Pearsall Smith was born in Philadelphia, Pennsylvania. She was the daughter of Robert Pearsall Smith and Hannah Whitall Smith, prominent figures in the Holiness movement in America and the Higher Life movement in Great Britain. She was the sister of essayist and critic Logan Pearsall Smith and the cousin of Martha Carey Thomas. Pearsall Smith graduated from Bryn Mawr College near Philadelphia.

Pearsall Smith's family lived in England from 1873 to 1875 and then again from 1888 onward. In England, the family came into contact with George Bernard Shaw, Henry James, and Bernard Berenson, who married her sister, Mary.

==Personal life==
On 13 December 1894, Smith married Bertrand Russell, son of the Viscount and Viscountess Amberley in the Quaker Meeting House in St. Martin's Lane, London, England. They separated in 1911 and divorced in 1921.

According to Russell's autobiography, she was also an intimate friend of Walt Whitman. Alys, who never remarried, died in London on 21 January 1951.

===Volunteer work===
Pearsall Smith chaired the Italian Refugees' Relief Committee to help people fleeing Benito Mussolini's Italy.

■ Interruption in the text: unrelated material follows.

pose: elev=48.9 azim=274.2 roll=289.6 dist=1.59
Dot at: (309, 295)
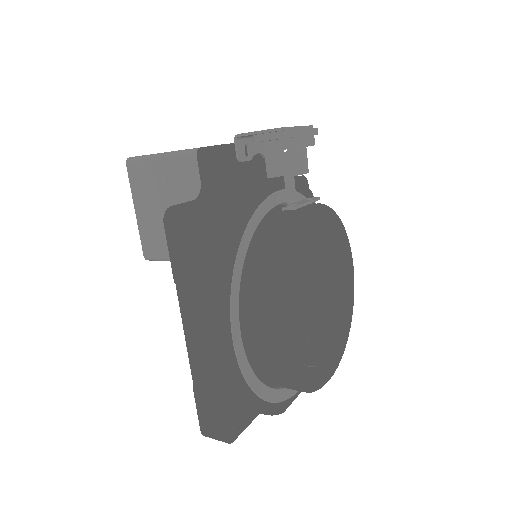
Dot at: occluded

Pearsall Smith also chaired the general committee of the St Pancras Mothers' and Infants' Society, which set up a School for Mothers (also known as Mothers' & Babies' Welcome) in Charlton Street, London, N.W. in 1907. This centre provided a range of services aimed at reducing infant mortality, such as weighing babies, providing expectant and nursing mothers with meals, and medical and mothering advice. The vice-chair was Adele Meyer, who largely funded the enterprise.

Pearsall Smith was said to be involved in the women's suffrage activism during 1908.